The Falcons and Lions have already all but pulled out of the running and King suggests that only Redskins owner Dan Snyder will pony up. Snyder had dinner with Haynesworth's agent over the weekend. King says Haynesworth's falling stock stems from his injuries, motor, age, and obvious price tag.
http://www.rotoworld.com/content/playernews.aspx?sport=NFL
There's no long line waiting to pry Albert Haynesworth from the Titans.
In fact, Washington might be the logical landing spot. Hmmmm. I wonder why Redskins owner Dan Snyder was having dinner with the agent for Haynesworth, Chad Speck, at Morton's here Saturday night. I'm sure they were just talking about how it was colder here than at the Arctic Circle. But I kept asking all weekend: "Who wants Haynesworth -- or, more appropriately, who's going to pony up for him?'' And I got the old "it only takes one'' answer a few times. But one coach told me the smartest thing, and this was a coach who has some interest in getting Haynesworth at the right price, which is about half of what Haynesworth is hoping to get. "Everybody I've asked this weekend says, 'We're out of that,' or 'I don't think you'll see us involved in Haynesworth.' ''
Sad, really, because he's a great football player, an impactful player who can change a game from the interior defensive line spot. The downer stuff about Haynesworth:
• He's never played a full season. He's started three, 11, 10, 14, 10, 12 and 14 in his seven seasons.
• He's never played more than 65 percent of the Titans' defensive snaps in a season. You might say a Nnamdi Asomugha is tremendously overpaid at $15-million a year (much more on him later in the column), but Asomugha or a quarterback is going to play 95 percent of his unit's plays in the course of a year, barring injury. Even if healthy, Haynesworth's going to come off the field a third of the time, minimum. So do you want to pay quarterback money to a player who never touches the ball and plays two-thirds of the snaps a franchise quarterback plays? It makes no sense.
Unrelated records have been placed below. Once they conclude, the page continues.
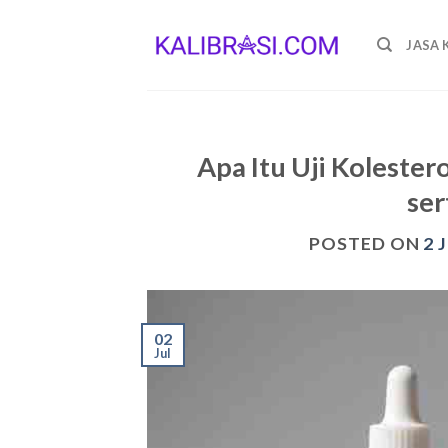
Skip
to
JASA 
content
Apa Itu Uji Kolester
ser
POSTED ON
2 
02
Jul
• He's got a reputation for coasting on some plays.
• He'll be 28 on opening day. You want to pay a 335-pound guy who's never started more than 14 games and is entering his eighth year $13 million or $15 million a year? Good luck.
In the end, my guess is Snyder will pay up and grab him. He's the kind of trophy player Snyder would love to have, and the kind of player, if healthy, who will really help the Redskins close the gap on the Giants in the NFC East.
http://sportsillustrated.cnn.com/2009/writers/peter_king/02/22/mmqb/index.html?eref=si_nfl
I also heard that the Titans are preparing to offer him more. It looks like there's not a lot of teams that want him. His injury past and his lack of work ethic in the past could be reason to just skip on him. He reminds me of Julius Peppers, only playing great in contract years.